Starting at the top of the listing and ending with the line that contains "Those who eat", copy those lines again with "provisions" swapped for "food" and nothing else changed.

☆ ☆ ☆ ☆ ☆

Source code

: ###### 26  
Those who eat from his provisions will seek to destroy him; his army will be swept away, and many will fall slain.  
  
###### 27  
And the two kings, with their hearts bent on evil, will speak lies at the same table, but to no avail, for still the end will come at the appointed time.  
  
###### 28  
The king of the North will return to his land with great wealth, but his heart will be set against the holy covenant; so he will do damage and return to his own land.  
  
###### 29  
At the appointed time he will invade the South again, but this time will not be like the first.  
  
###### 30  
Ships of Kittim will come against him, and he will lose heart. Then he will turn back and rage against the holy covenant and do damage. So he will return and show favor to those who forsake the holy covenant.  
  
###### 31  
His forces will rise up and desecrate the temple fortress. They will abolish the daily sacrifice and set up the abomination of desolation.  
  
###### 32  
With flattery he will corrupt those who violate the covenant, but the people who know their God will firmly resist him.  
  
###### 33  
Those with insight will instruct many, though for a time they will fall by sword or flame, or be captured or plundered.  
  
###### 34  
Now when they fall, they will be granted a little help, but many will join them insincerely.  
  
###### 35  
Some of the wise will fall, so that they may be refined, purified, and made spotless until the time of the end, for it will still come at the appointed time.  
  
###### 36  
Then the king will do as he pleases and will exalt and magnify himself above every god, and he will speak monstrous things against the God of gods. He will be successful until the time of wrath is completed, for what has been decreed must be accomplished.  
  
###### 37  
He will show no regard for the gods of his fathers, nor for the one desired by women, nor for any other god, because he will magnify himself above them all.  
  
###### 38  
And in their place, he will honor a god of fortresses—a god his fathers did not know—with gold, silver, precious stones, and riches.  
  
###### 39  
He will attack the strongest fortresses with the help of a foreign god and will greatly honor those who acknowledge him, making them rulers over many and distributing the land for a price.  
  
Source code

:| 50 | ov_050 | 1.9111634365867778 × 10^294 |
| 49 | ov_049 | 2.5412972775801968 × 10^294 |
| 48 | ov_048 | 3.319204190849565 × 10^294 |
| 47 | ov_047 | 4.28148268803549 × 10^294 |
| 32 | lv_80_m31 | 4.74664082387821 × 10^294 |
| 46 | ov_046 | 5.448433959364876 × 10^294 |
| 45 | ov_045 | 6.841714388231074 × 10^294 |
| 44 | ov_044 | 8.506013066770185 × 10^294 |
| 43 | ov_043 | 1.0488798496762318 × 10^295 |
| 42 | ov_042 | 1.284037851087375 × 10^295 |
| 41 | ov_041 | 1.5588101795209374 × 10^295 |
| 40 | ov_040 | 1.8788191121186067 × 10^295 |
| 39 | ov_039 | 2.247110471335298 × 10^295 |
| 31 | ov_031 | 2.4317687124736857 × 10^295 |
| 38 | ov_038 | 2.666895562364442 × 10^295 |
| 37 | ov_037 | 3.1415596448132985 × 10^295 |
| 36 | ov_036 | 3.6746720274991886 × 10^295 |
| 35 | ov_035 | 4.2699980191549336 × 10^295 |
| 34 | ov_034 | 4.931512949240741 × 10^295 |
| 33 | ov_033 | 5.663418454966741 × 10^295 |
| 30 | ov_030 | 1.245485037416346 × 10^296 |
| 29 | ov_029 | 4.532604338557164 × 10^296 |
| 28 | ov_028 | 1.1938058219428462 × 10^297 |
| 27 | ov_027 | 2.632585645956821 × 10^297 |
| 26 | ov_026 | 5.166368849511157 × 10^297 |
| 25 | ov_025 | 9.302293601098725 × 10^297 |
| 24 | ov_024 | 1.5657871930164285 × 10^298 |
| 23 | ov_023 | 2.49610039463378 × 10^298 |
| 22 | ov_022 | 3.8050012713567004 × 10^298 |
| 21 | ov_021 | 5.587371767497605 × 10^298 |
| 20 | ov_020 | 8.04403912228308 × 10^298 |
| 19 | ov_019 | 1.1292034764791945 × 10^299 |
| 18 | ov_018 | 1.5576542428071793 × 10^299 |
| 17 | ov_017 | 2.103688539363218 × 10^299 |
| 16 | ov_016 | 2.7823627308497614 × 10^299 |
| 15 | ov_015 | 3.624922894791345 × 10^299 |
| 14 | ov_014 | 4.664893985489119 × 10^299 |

☆ ☆ ☆ ☆ ☆

TASK RESULT:
Source code

: ###### 26  
Those who eat from his food will seek to destroy him; his army will be swept away, and many will fall slain.  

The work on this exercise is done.